== WHAT IS BEING ASKED ==
Reproduce the entries that follow exactly. No picture should appear in the result.
[AVAILABLE RECORDS — start]
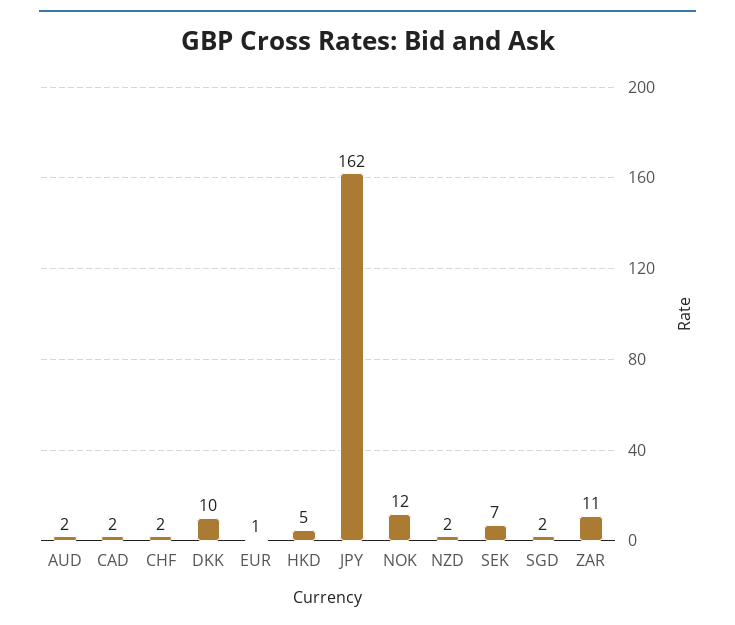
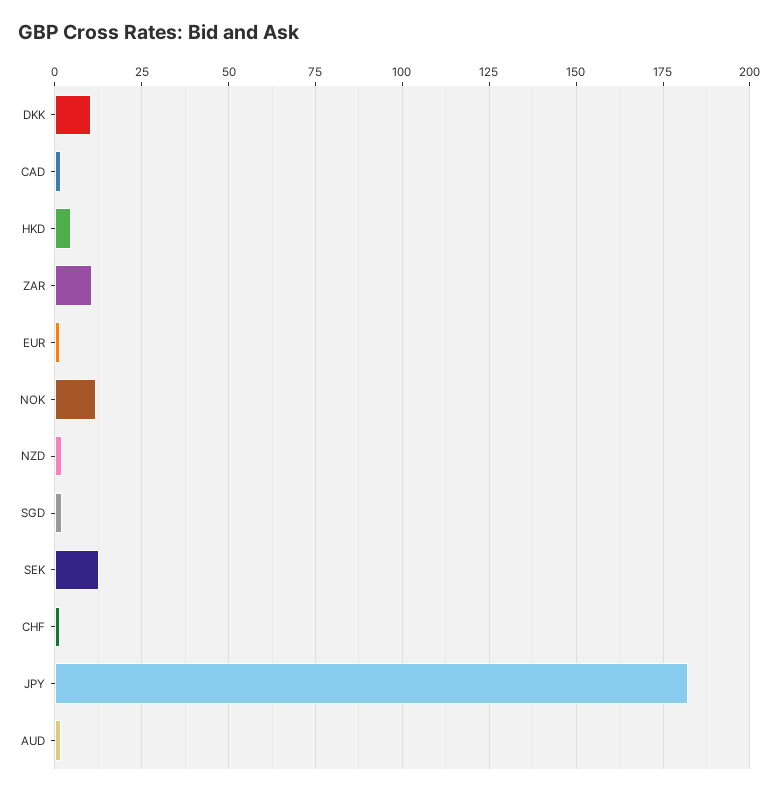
  {
    "AUD": 2,
    "CAD": 2,
    "CHF": 2,
    "DKK": 10,
    "EUR": 1,
    "HKD": 5,
-   "JPY": 162,
+   "JPY": 182.5,
    "NOK": 12,
    "NZD": 2,
-   "SEK": 7,
+   "SEK": 12.5,
    "SGD": 2,
    "ZAR": 11
  }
[AVAILABLE RECORDS — finish]
== ANSWER TO THIS EXERCISE ==
  {
    "AUD": 2,
    "CAD": 2,
    "CHF": 2,
    "DKK": 10,
    "EUR": 1,
    "HKD": 5,
-   "JPY": 162,
+   "JPY": 182.5,
    "NOK": 12,
    "NZD": 2,
-   "SEK": 7,
+   "SEK": 12.5,
    "SGD": 2,
    "ZAR": 11
  }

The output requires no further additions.